> [Given data]:
=== Begin Enclosure ===

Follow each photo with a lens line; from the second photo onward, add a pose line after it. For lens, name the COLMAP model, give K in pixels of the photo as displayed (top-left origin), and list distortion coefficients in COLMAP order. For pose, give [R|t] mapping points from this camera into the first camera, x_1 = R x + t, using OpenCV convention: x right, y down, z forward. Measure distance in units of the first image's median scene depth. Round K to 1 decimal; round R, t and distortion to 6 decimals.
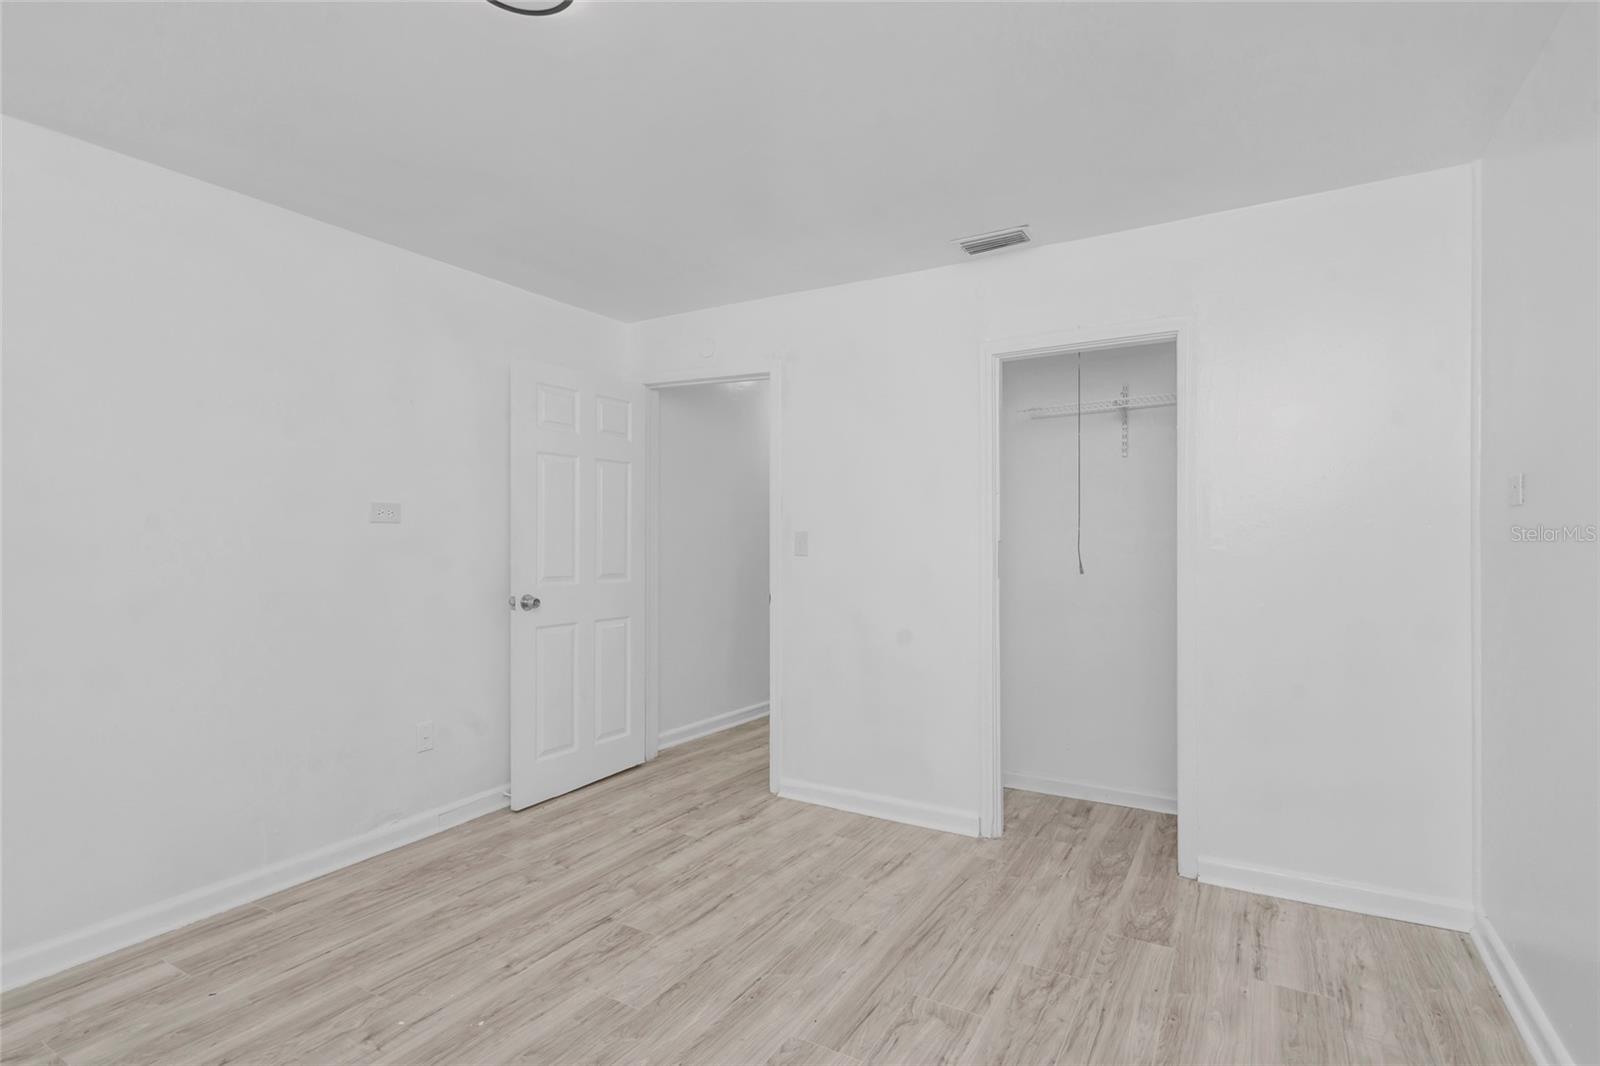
lens RADIAL K [[769.2, 0, 750.1], [0, 769.2, 538.3], [0, 0, 1]] dist [0.000328, 0.000566]
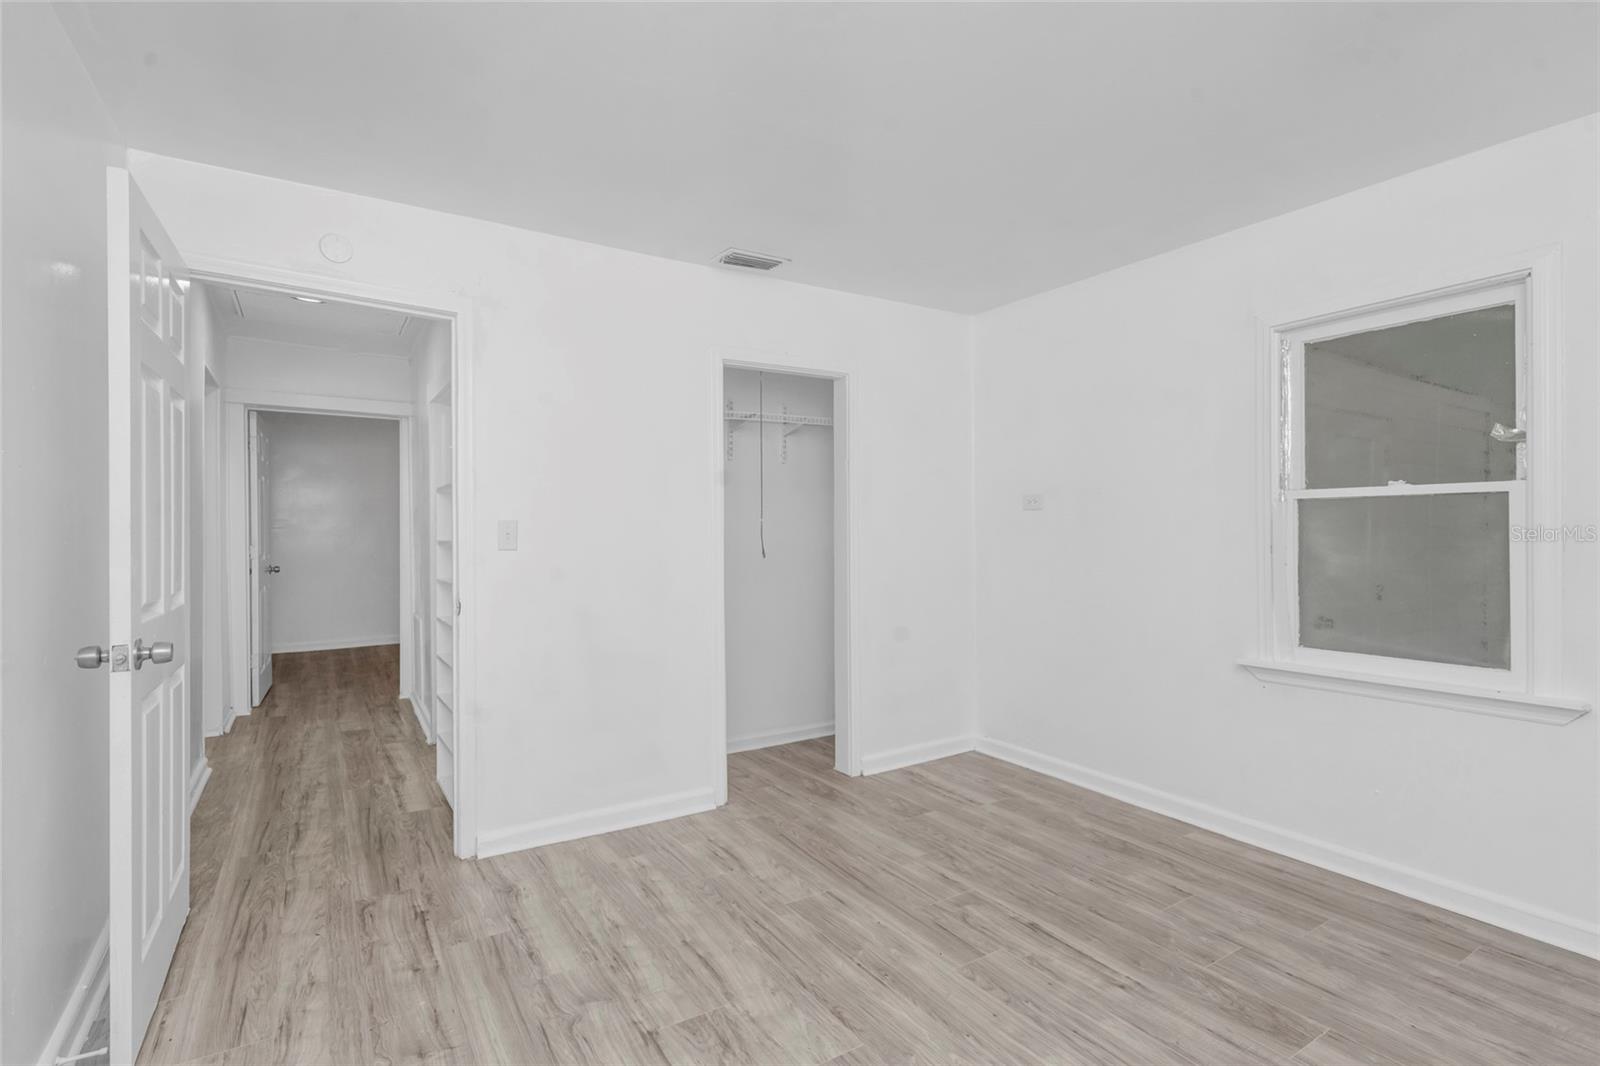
lens RADIAL K [[799.4, 0, 789.3], [0, 799.4, 531.8], [0, 0, 1]] dist [0.002724, 0.001142]
pose [[0.430639, -0.003642, 0.902517, -0.733121], [0.005564, 0.999984, 0.001381, 0.004598], [-0.902507, 0.004427, 0.430652, 0.476467]]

=== End Enclosure ===

> [Problem to solve]:
When you write out the material, keep every line exact and leave out each picture.

> [Solution to this problem]:
Follow each photo with a lens line; from the second photo onward, add a pose line after it. For lens, name the COLMAP model, give K in pixels of the photo as displayed (top-left origin), and list distortion coefficients in COLMAP order. For pose, give [R|t] mapping points from this camera into the first camera, x_1 = R x + t, using OpenCV convention: x right, y down, z forward. Measure distance in units of the first image's median scene depth. Round K to 1 decimal; round R, t and distortion to 6 decimals.
lens RADIAL K [[769.2, 0, 750.1], [0, 769.2, 538.3], [0, 0, 1]] dist [0.000328, 0.000566]
lens RADIAL K [[799.4, 0, 789.3], [0, 799.4, 531.8], [0, 0, 1]] dist [0.002724, 0.001142]
pose [[0.430639, -0.003642, 0.902517, -0.733121], [0.005564, 0.999984, 0.001381, 0.004598], [-0.902507, 0.004427, 0.430652, 0.476467]]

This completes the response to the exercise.